ILLEGAL treasure hunters have caused damage at an important site in Hadrian’s Wall country.

So-called metal detector “nighthawks” have been digging around the Roman Town of Corbridge remains in Northumberland, trying to find artefacts from 2,000 years ago.

The Roman town site, just outside current-day Corbridge, is a protected Scheduled Monument and only detectorists with the written consent of Historic England are allowed to scan the site.

The group which looks after the remains has asked the public to keep an eye out for suspicious activity and to call police.

Mike Collins, inspector of ancient monuments for Hadrian’s Wall at Historic England in the North East, said: “Corbridge Roman town has been targeted repeatedly over the years by nighthawks.

“We are working closely with colleagues from English Heritage and Northumbria Police to combat the theft of historic objects and artefacts from the site.

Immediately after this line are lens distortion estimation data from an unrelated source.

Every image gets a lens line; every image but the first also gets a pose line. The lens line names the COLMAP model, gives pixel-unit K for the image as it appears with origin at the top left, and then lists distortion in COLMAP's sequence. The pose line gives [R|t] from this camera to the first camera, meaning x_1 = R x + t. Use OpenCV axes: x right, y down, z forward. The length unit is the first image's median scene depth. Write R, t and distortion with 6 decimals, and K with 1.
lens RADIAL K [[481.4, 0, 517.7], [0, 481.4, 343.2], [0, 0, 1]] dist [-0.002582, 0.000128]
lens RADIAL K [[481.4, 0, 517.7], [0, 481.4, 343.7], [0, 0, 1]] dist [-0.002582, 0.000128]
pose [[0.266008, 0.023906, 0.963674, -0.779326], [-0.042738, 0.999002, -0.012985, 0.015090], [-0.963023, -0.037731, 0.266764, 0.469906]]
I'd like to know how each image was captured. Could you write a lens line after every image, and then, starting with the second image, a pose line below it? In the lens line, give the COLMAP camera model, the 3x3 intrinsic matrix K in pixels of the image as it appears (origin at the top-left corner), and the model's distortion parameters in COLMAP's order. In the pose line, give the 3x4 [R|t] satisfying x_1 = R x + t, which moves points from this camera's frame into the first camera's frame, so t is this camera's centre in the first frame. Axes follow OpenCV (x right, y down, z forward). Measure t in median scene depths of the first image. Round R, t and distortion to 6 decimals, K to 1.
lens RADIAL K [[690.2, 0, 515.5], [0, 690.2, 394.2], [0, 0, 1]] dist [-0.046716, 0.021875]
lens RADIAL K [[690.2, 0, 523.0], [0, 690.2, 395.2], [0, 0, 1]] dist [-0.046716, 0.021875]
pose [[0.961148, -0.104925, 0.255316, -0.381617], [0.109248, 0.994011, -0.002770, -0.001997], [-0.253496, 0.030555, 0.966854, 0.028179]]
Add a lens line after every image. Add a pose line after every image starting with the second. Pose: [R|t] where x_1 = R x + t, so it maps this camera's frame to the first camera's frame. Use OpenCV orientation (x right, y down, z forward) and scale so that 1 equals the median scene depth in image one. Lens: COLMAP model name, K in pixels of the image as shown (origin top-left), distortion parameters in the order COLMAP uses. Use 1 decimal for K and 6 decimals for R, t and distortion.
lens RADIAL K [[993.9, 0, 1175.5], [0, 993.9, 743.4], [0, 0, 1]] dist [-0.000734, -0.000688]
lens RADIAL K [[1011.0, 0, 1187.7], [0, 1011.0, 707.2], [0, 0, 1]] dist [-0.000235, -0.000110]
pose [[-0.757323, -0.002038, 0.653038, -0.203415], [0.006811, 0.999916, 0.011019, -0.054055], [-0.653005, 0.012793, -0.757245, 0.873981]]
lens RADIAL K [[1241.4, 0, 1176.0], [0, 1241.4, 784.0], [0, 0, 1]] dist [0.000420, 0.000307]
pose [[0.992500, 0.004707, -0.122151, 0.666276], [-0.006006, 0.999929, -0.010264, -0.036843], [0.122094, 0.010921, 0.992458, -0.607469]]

“Nighthawking is a serious offence that robs us all of the information and understanding of our past that the Roman town at Corbridge can give.”

Mark Harrison, head of heritage crime and policing for Historic England, said: “The value of England’s heritage can’t be judged in pounds and pence.

“The impact of theft on our historic sites and buildings has far-reaching consequences over and above the cost of what has been stolen.”

The site was a town and supply base where Romans and civilians would pick up food and provisions. It remained a vibrant community until the end of Roman Britain in the early years of the fifth century.

A significant find there in the 1960s, known as the Corbridge Hoard, shaped the understanding of how their armour was made.